While I would be hard-pressed to argue that the harvesting of embryonic stem cells from such embryos is immoral, I must point out that the creation of such embryos for IVF is certainly immoral. It may not be immoral on the same scale as intentionally killing an embryo is, but the distinction is much like arguing that rape is not as bad as murder. The statement may be true, but it hardly makes an effective argument for encouraging rapists. The reason I make this analogy is that just as rape is an offense against the dignity of a human being, in-vitro fertilization is an offense against the dignity of the child. Every human being has the right to be conceived as part of loving relations between married parents, and within the womb of his mother. Anything less offends the dignity of that child. Therefore, while the harvesting of stem cells from deceased embryos is not a sin, creating those embryos in-vitro in the first place most certainly is. It is no more moral to profit from the immoral actions of others in this case than it would be to make use of the scientific research of Josef Mengele (Nazi torturer).

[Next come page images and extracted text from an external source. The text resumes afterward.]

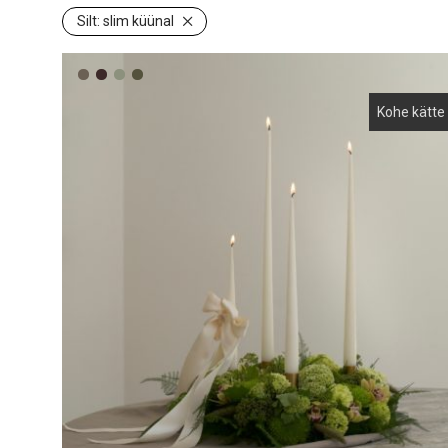
Silt:
slim küünal
Kohe kätte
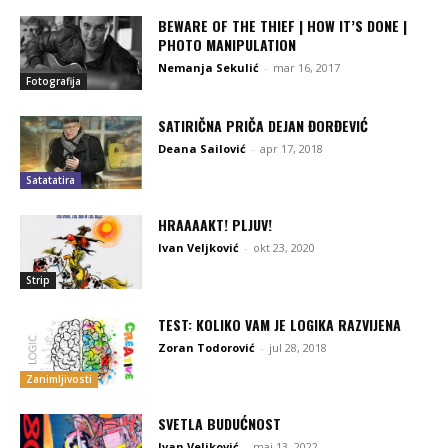
BEWARE OF THE THIEF | HOW IT’S DONE |
PHOTO MANIPULATION
Nemanja Sekulić
-
mar 16, 2017
Fotografija
SATIRIČNA PRIČA DEJAN ĐORĐEVIĆ
Deana Sailović
-
apr 17, 2018
Satatatira
HRAAAAKT! PLJUV!
Ivan Veljković
-
okt 23, 2020
Strip
TEST: KOLIKO VAM JE LOGIKA RAZVIJENA
Zoran Todorović
-
jul 28, 2018
Zanimljivosti
SVETLA BUDUĆNOST
Ivan Veljković
-
maj 13, 2022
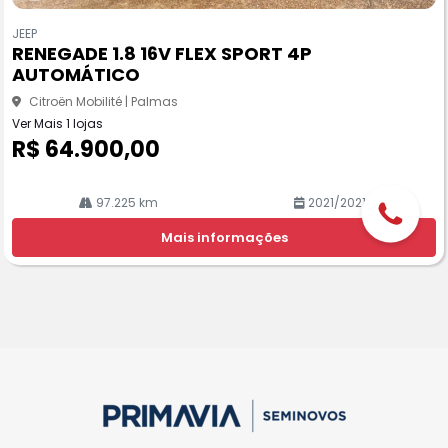
Co
m
JEEP
pa
RENEGADE 1.8 16V FLEX SPORT 4P
rtil
AUTOMÁTICO
he
Citroën Mobilité | Palmas
Ver Mais 1 lojas
R$ 64.900,00
97.225 km
2021/2021
Mais informações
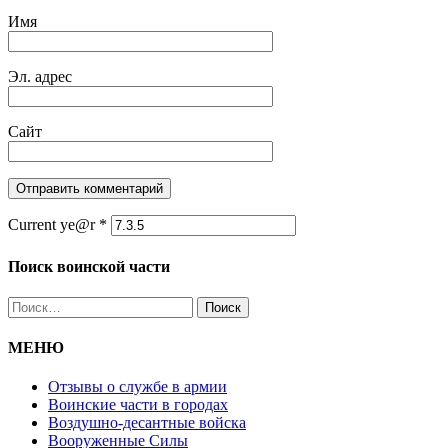
Имя
Эл. адрес
Сайт
Current ye@r
*
Поиск воинской части
Найти:
МЕНЮ
Отзывы о службе в армии
Воинские части в городах
Воздушно-десантные войска
Вооруженные Cилы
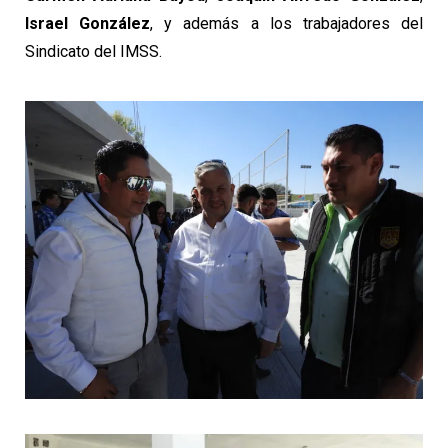
Israel González
, y además a los trabajadores del
Sindicato del IMSS.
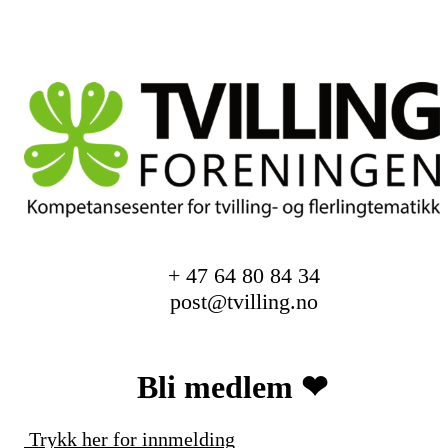
+ 47 64 80 84 34
post@tvilling.no
Bli medlem ❤︎
Trykk her for innmelding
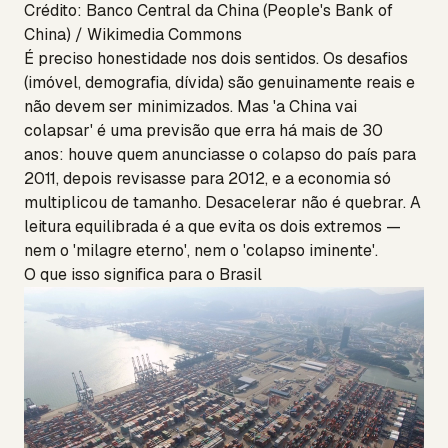
Crédito: Banco Central da China (People's Bank of
China) / Wikimedia Commons
É preciso honestidade nos dois sentidos. Os desafios
(imóvel, demografia, dívida) são genuinamente reais e
não devem ser minimizados. Mas 'a China vai
colapsar' é uma previsão que erra há mais de 30
anos: houve quem anunciasse o colapso do país para
2011, depois revisasse para 2012, e a economia só
multiplicou de tamanho. Desacelerar não é quebrar. A
leitura equilibrada é a que evita os dois extremos —
nem o 'milagre eterno', nem o 'colapso iminente'.
O que isso significa para o Brasil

The second approach is a bit more complex, but strikes me as potentially more promising from a moral standpoint. In this approach, an adult cell is taken and certain genes (I suspect homeobox genes) are disabled. The nucleus is then evacuated from an ovum, and the nucleus from the disabled adult cell is inserted. This is the same process that is used for cloning. The same electro-chemical stimulation as is used in cloning is provided. However, with these genes disabled, what would be produced is not an embryo, but a tumor cell known as a teratoma. Embryonic stem cells could then be harvested from this teratoma, and their disabled genes reactivated.

Curiously enough, it is this second approach that garnered objections from the bioethics panel. "What you propose, really, is to build a weird genetic hybrid. . . . Is that right?" was the objection. I can understand the concern, but it's hard to see exactly how this is reasonable ethical objection, since human life is neither created nor destroyed in the process.

One question this proposal raises for me, however, is whether embryonic stem cells could be harvested from naturally-occuring teratomas. These tumors, while rare, appear naturally. I have heard of them being used as the basis for "cell lines." Wouldn't these cell lines also be pluripotent, as embryonic stem cells are?

These ideas still need some work, but I hope this is the start of a more ethical treatment of human embryos.